Mattioli Woods share price edges down despite profit at the Aim-listed wealth management company inching up for its …

Mattioli Woods has today revealed profit before tax of £2.8m for its six months ended November 2015, up 5.2 per cent from £2.7m for the same period the year before.

Revenue for the wealth management and employee benefits company also rose to £19.9m, up 20 per cent from £16.6m the year before.

Despite the uptick in profits, share price for the Aim-listed company has dropped slightly throughout the day, closing down 0.4 per cent for the day at 622.5p.

The company has made a number of acquisitions to help in grow recently, including three during the period for the reported results. The firm also acquired Maclean Marshall Healthcare this January.

Commenting on the results, Ian Mattioli, chief executive of Mattioli Woods, said that he was “delighted” with the growth the company had achieved and added:

“We are broadening our proposition as trusted adviser, product provider and asset manager and believe our blend of wealth management and employee benefits positions us well to deliver further strong shareholder returns going forward.”

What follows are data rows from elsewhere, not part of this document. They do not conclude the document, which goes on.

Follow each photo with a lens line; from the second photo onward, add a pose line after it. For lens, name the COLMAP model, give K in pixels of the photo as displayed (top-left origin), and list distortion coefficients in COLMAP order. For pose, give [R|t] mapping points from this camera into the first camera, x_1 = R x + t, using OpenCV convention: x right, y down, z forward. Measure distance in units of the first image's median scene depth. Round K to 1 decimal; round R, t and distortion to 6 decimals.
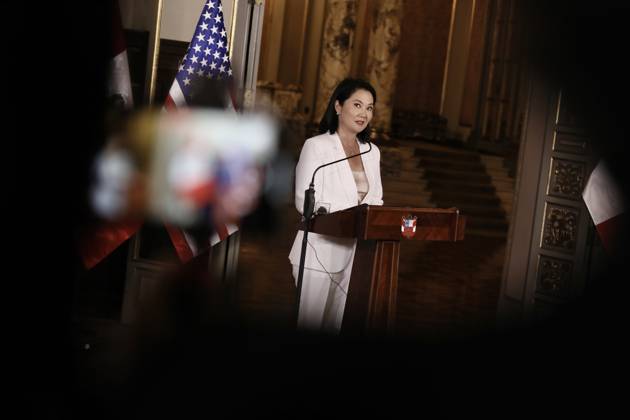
lens RADIAL K [[1272.6, 0, 318.7], [0, 1272.6, 212.4], [0, 0, 1]] dist [0.013696, 0.000000]
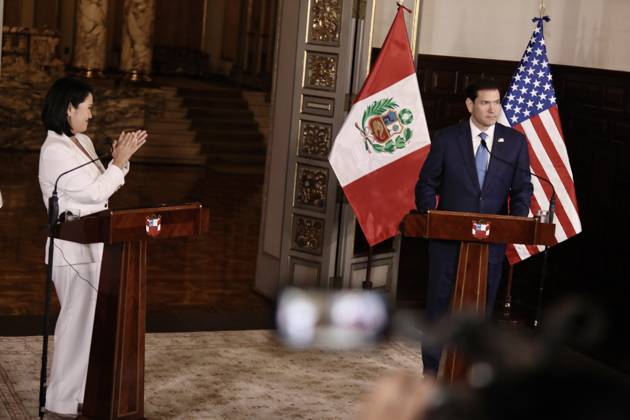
lens RADIAL K [[1272.6, 0, 317.6], [0, 1272.6, 196.7], [0, 0, 1]] dist [0.013696, 0.000000]
pose [[0.984101, -0.057656, 0.167993, 0.019567], [0.046817, 0.996601, 0.067786, -0.050224], [-0.171330, -0.058843, 0.983455, -0.025549]]
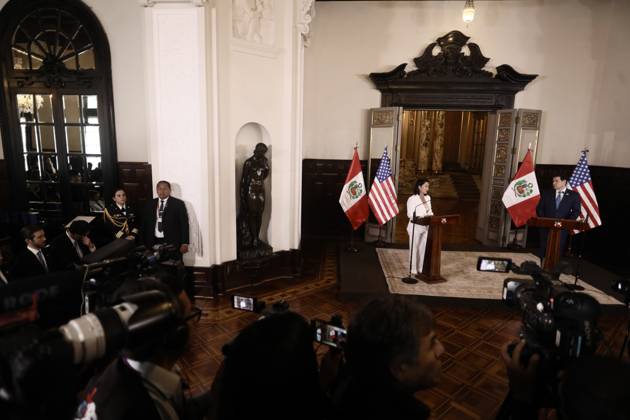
lens RADIAL K [[373.5, 0, 303.8], [0, 373.5, 209.8], [0, 0, 1]] dist [-0.002885, -0.001342]
pose [[0.950827, -0.045947, -0.306296, 0.012792], [0.065476, 0.996403, 0.053789, -0.066976], [0.302723, -0.071199, 0.950415, -0.073300]]
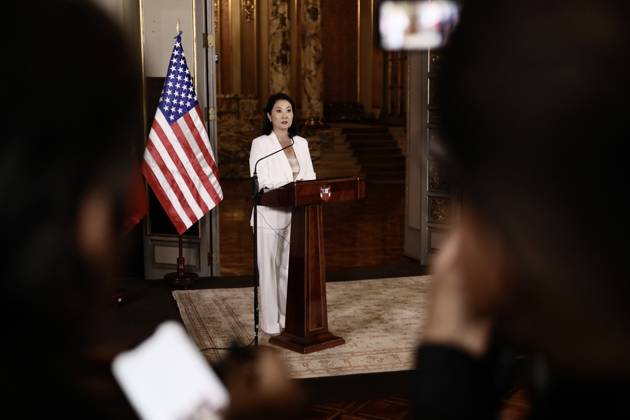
lens RADIAL K [[897.2, 0, 316.9], [0, 897.2, 208.4], [0, 0, 1]] dist [0.024072, 0.000000]
pose [[0.992182, -0.122553, 0.023588, 0.022943], [0.121546, 0.991772, 0.040196, -0.009284], [-0.028320, -0.037015, 0.998913, -0.016792]]
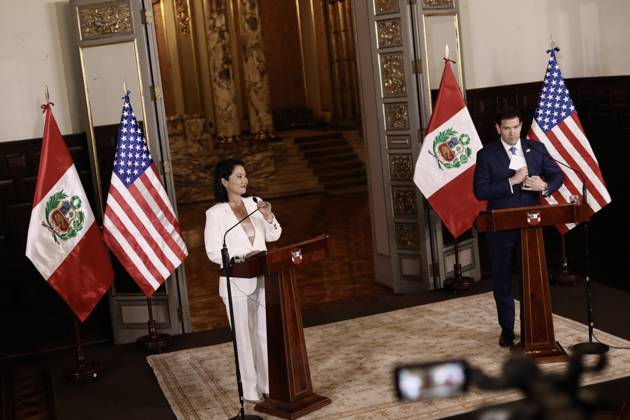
lens RADIAL K [[953.8, 0, 303.4], [0, 953.8, 189.8], [0, 0, 1]] dist [0.007218, 0.000000]
pose [[0.972930, -0.223071, 0.060387, 0.019497], [0.220678, 0.974361, 0.043841, -0.071374], [-0.068619, -0.029328, 0.997212, -0.050414]]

On the company’s prospects for the remainder of the financial year, Mattioli added:

“Against a backdrop of volatile financial markets, regulatory and legislative change, in the second half of this financial year we expect sustained demand for advice from clients, offsetting any impact lower asset values have on investment-related revenues.”

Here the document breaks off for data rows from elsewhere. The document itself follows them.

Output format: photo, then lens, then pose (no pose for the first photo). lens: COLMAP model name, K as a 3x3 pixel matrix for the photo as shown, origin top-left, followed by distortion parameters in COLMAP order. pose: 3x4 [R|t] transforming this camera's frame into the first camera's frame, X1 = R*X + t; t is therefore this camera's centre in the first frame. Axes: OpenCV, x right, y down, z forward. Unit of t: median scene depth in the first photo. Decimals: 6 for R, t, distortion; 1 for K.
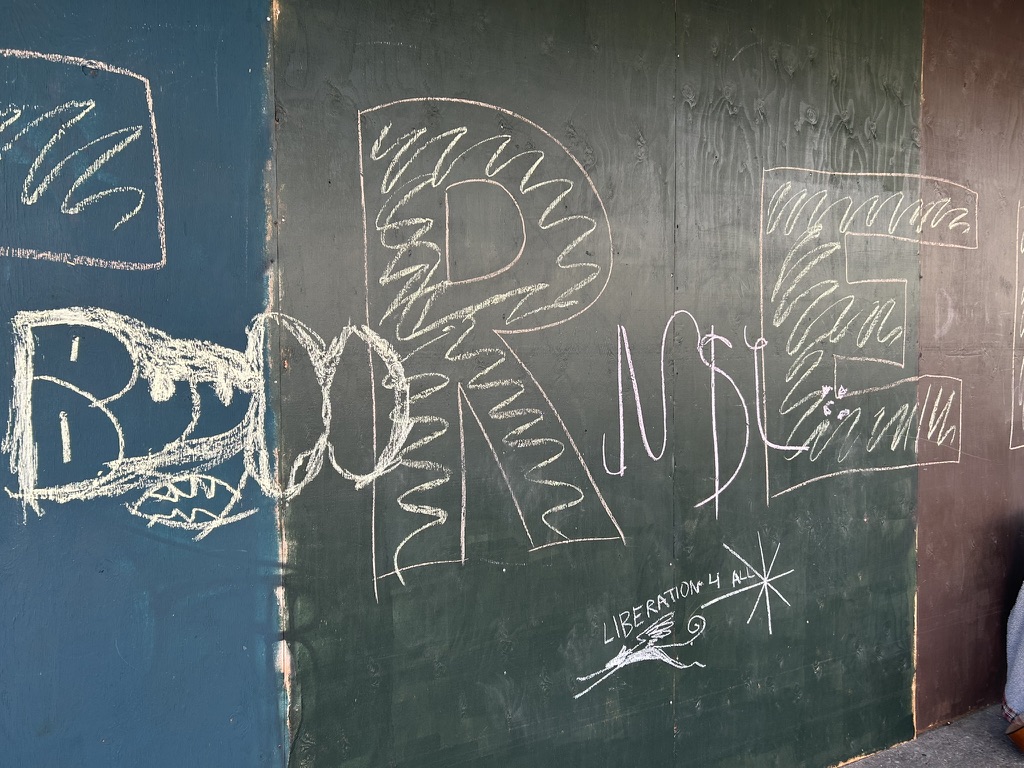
lens RADIAL K [[756.7, 0, 515.0], [0, 756.7, 388.7], [0, 0, 1]] dist [0.056669, -0.057194]
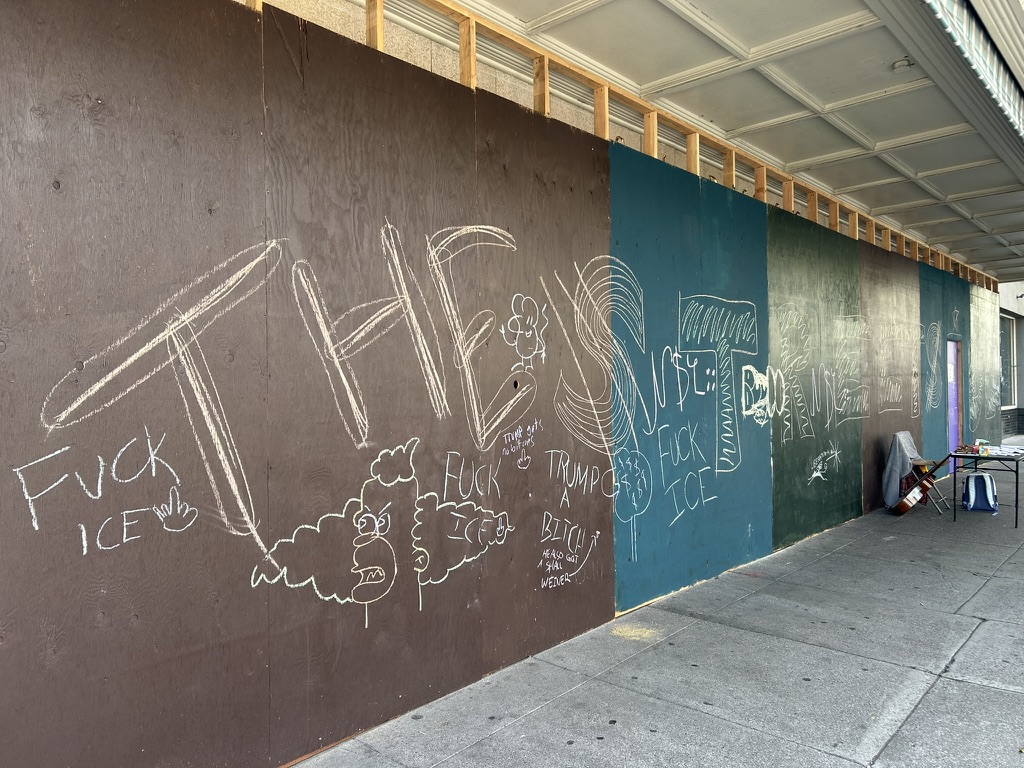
lens RADIAL K [[760.8, 0, 507.1], [0, 760.8, 385.8], [0, 0, 1]] dist [0.080335, -0.104161]
pose [[0.939508, -0.004151, 0.342502, -1.977387], [0.018606, 0.999069, -0.038929, 0.082860], [-0.342021, 0.042947, 0.938710, -1.442613]]
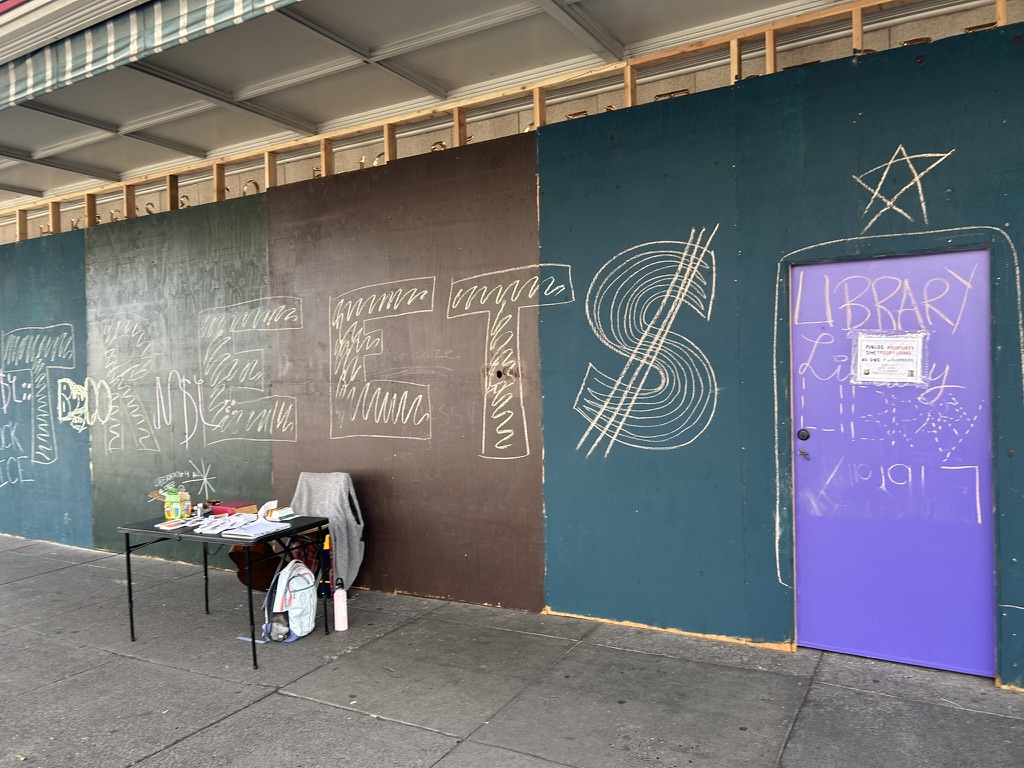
lens RADIAL K [[757.5, 0, 510.0], [0, 757.5, 375.5], [0, 0, 1]] dist [0.092535, -0.124243]
pose [[0.510069, -0.001861, -0.860131, 3.046890], [-0.008627, 0.999936, -0.007279, -0.072023], [0.860090, 0.011133, 0.510021, 0.607895]]
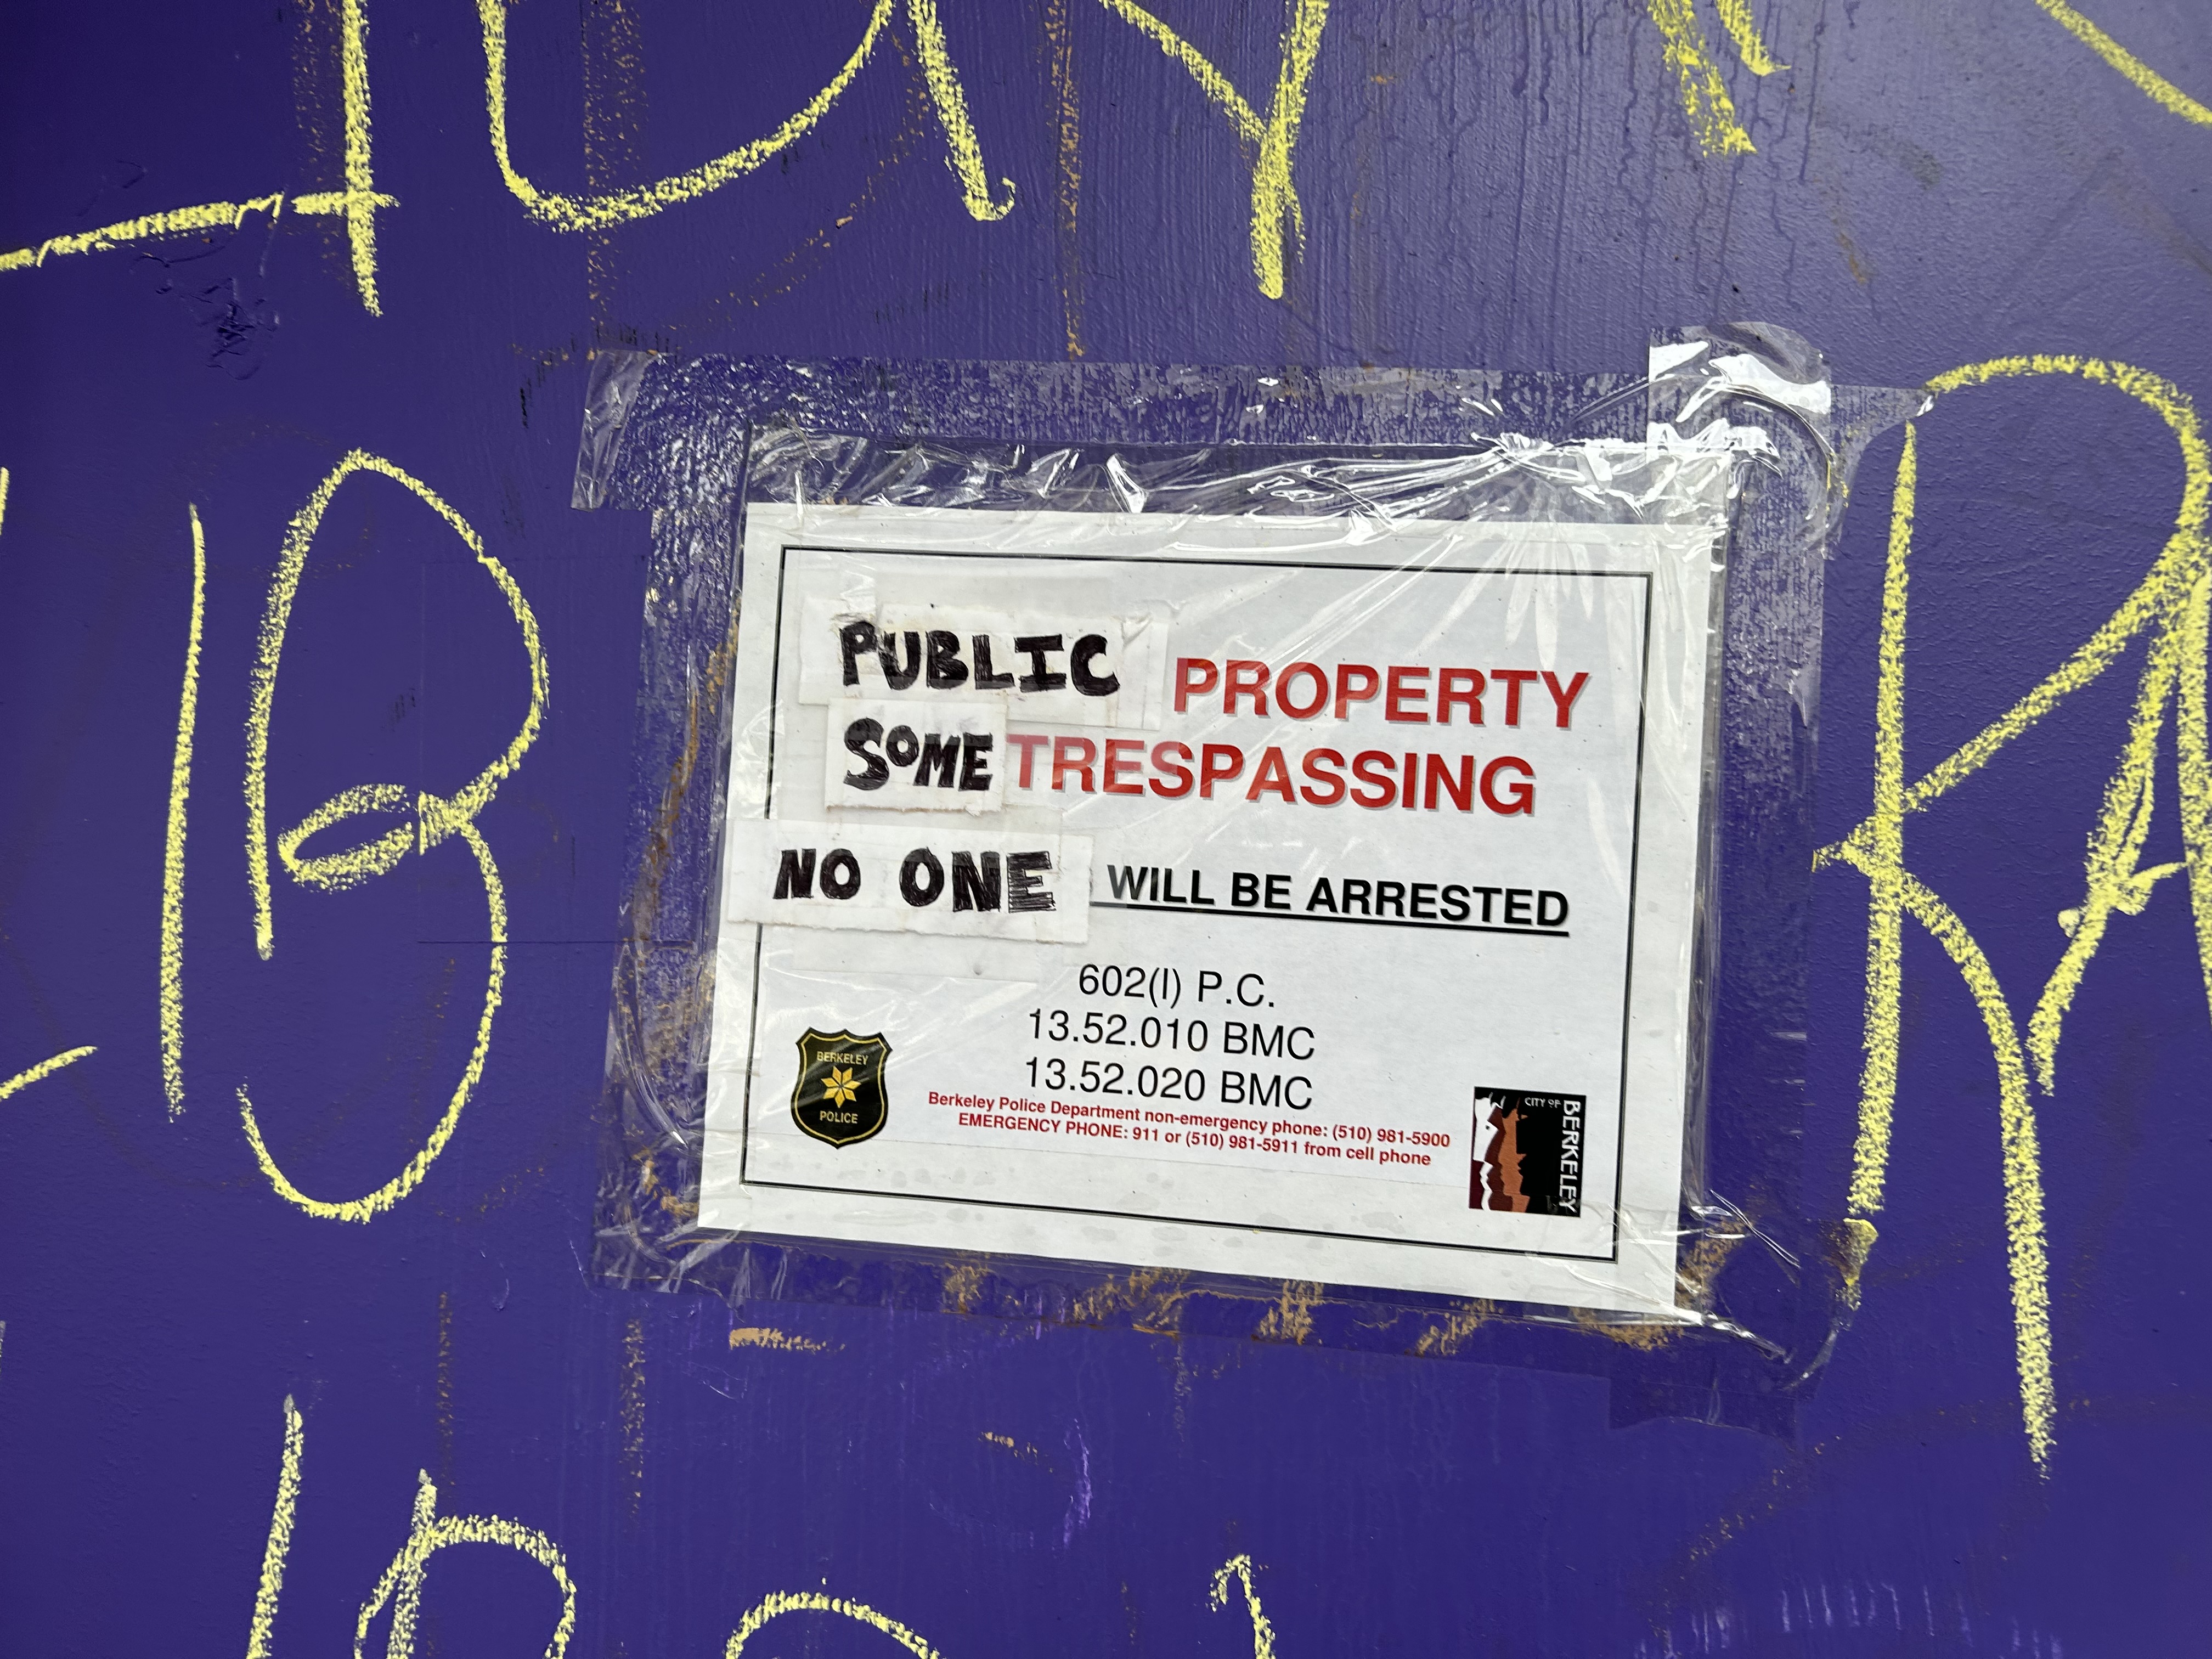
lens RADIAL K [[1680.2, 0, 1155.3], [0, 1680.2, 810.6], [0, 0, 1]] dist [0.058923, -0.063782]
pose [[0.802136, -0.015713, -0.596934, 2.243485], [-0.038650, 0.996191, -0.078159, -0.113786], [0.595889, 0.085765, 0.798474, 1.854634]]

Meanwhile, Bob Woods, the company’s executive chairman, who is due to stand down from the board in October but plans to stay on in an executive role, remarked:

“I am proud of the business I have helped create. Over the last 25 years a large part of our advice has been to assist our clients with their long term investment and succession planning.”

However, the firm’s repeating business has taken a knock over more recent months, with recurring income streams representing 81.6 per cent of the revenue for the six months to November 2015, compared to 82.1 per cent in the same period the year before.